* To do
[A] For each statement, answer yes or no according to the profile of Max Quinzani below, and quote the words of the profile that decide it: (i) Duke won its first Division I NCAA Men's Lacrosse Championship on May 31, 2010. (ii) The Boston Cannons chose Quinzani first overall in the 2010 MLL Draft. (iii) Quinzani holds the nation's longest scoring streak, at 46 games.
[B] Extract the part of the profile below starting with "- Height: 5" and going on through "player (born 1988)", word for word.

* Passage for review
───

Max Quinzani

Personal information
- Nationality: American
- Born: March 20, 1988 (age 38) Duxbury, Massachusetts, U.S.
- Height: 5 ft 8 in (173 cm)
- Weight: 170 lb (77 kg; 12 st 2 lb)

Sport
- Position: Investment Banker
- Shoots: High to high
- NLL draft: 20th overall, 2010 Philadelphia Wings
- NLL team: Philadelphia Wings
- MLL team: Boston Cannons
- NCAA team: Duke University

= Max Quinzani =

American lacrosse player (born 1988)

Max Quinzani (born March 20, 1988) is an MLL professional lacrosse player, formerly of the NCAA Division I college lacrosse team in Duke University. Quinzani played attack at 5'8 and 170 pounds in his collegiate career.

==Career==
Quinzani attended Duke University and played in the Attack position for Lacrosse across all 5 years of his collegiate career. He has the nation’s longest scoring streak at 46 games, ranks sixth on the Duke career list for goals, and received the ACC Academic Honor Roll choice and a two-time Academic All-America selection. On May 31, 2010, Max and the Duke Lacrosse team won their first ever Division I NCAA Men's Lacrosse Championship. During his collegiate career, Quinzani scored 199 goals, which is second all time in Division I Lacrosse. In 2010, Quinzani was chosen third overall by the Boston Cannons in the 2010 MLL Draft. Max played his first professional game on Saturday, June 12, 2010 . He scored a hat-trick in the game. Former Duxbury High School teammates Chris Ajemian, Chris Nixon and Kevin Gould were also selected by the Boston Cannons in the Draft. Quinzani has since been cut by the Long Island Lizards.

───

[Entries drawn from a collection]
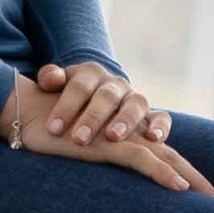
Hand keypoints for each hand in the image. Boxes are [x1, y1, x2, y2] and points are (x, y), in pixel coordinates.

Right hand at [0, 71, 213, 196]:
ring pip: (165, 156)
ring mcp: (120, 136)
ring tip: (212, 203)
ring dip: (191, 181)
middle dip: (200, 181)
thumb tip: (104, 196)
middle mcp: (128, 132)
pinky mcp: (108, 142)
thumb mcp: (79, 151)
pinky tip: (181, 189)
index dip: (185, 175)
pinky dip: (163, 174)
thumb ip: (96, 161)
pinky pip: (142, 159)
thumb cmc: (50, 132)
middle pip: (173, 156)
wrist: (26, 112)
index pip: (162, 155)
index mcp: (125, 135)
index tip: (205, 200)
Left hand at [35, 59, 172, 148]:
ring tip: (113, 137)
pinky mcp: (151, 115)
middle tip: (79, 138)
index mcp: (91, 73)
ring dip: (126, 120)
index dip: (66, 106)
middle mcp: (115, 84)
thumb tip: (51, 79)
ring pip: (136, 104)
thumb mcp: (57, 85)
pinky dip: (161, 127)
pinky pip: (162, 117)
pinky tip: (154, 139)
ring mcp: (134, 99)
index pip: (79, 86)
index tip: (53, 128)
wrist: (93, 99)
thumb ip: (51, 78)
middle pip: (106, 96)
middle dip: (93, 117)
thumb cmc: (68, 98)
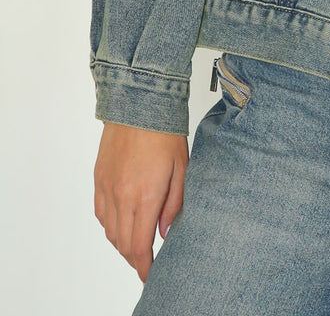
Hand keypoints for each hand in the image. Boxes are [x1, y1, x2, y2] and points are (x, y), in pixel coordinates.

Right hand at [94, 122, 187, 282]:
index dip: (144, 266)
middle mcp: (121, 196)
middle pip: (122, 244)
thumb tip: (164, 232)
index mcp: (144, 196)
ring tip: (137, 243)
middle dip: (135, 258)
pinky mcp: (99, 178)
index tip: (150, 275)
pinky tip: (122, 222)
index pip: (139, 245)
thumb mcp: (182, 169)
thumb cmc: (164, 132)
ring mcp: (107, 187)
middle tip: (147, 261)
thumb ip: (174, 205)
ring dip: (122, 243)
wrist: (139, 103)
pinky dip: (110, 225)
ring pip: (109, 231)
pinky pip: (100, 213)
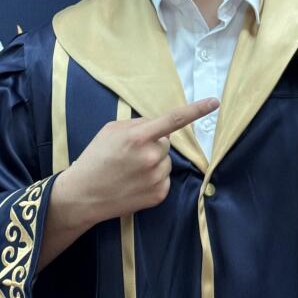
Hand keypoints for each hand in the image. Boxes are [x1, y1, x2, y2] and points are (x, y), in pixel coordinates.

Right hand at [59, 97, 219, 228]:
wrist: (83, 195)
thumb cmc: (96, 157)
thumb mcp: (111, 130)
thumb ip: (138, 124)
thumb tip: (159, 126)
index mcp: (138, 137)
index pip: (173, 119)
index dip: (196, 110)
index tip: (214, 102)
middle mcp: (151, 157)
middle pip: (166, 142)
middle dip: (154, 144)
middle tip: (130, 154)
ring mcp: (156, 178)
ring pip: (166, 161)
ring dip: (154, 162)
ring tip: (130, 170)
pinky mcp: (159, 195)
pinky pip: (165, 178)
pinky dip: (154, 178)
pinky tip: (134, 182)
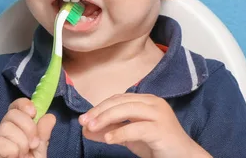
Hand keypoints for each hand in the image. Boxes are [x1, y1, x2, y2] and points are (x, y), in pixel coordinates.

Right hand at [0, 98, 55, 157]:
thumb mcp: (39, 151)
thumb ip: (43, 135)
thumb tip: (49, 116)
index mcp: (13, 130)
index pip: (14, 107)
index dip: (24, 105)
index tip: (34, 113)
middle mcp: (1, 134)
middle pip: (11, 114)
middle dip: (28, 127)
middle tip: (32, 144)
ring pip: (6, 127)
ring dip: (21, 142)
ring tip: (23, 154)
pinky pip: (1, 142)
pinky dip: (13, 150)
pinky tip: (14, 157)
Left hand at [79, 93, 210, 157]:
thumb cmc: (158, 146)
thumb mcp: (130, 137)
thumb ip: (111, 131)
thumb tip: (87, 129)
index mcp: (147, 100)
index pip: (118, 98)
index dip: (99, 107)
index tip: (84, 118)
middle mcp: (153, 103)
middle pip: (120, 102)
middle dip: (99, 111)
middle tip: (84, 122)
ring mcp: (159, 114)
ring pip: (127, 110)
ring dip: (106, 118)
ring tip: (92, 128)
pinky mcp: (162, 129)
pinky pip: (137, 128)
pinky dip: (120, 132)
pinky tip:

───

* Written answers
[A]
(i) Yes: "On May 31, 2010, Max and the Duke Lacrosse team won their first ever Division I NCAA Men's Lacrosse Championship."
(ii) No: "In 2010, Quinzani was chosen third overall by the Boston Cannons in the 2010 MLL Draft."
(iii) Yes: "He has the nation’s longest scoring streak at 46 games"

[B]
- Height: 5 ft 8 in (173 cm)
- Weight: 170 lb (77 kg; 12 st 2 lb)

Sport
- Position: Investment Banker
- Shoots: High to high
- NLL draft: 20th overall, 2010 Philadelphia Wings
- NLL team: Philadelphia Wings
- MLL team: Boston Cannons
- NCAA team: Duke University

= Max Quinzani =

American lacrosse player (born 1988)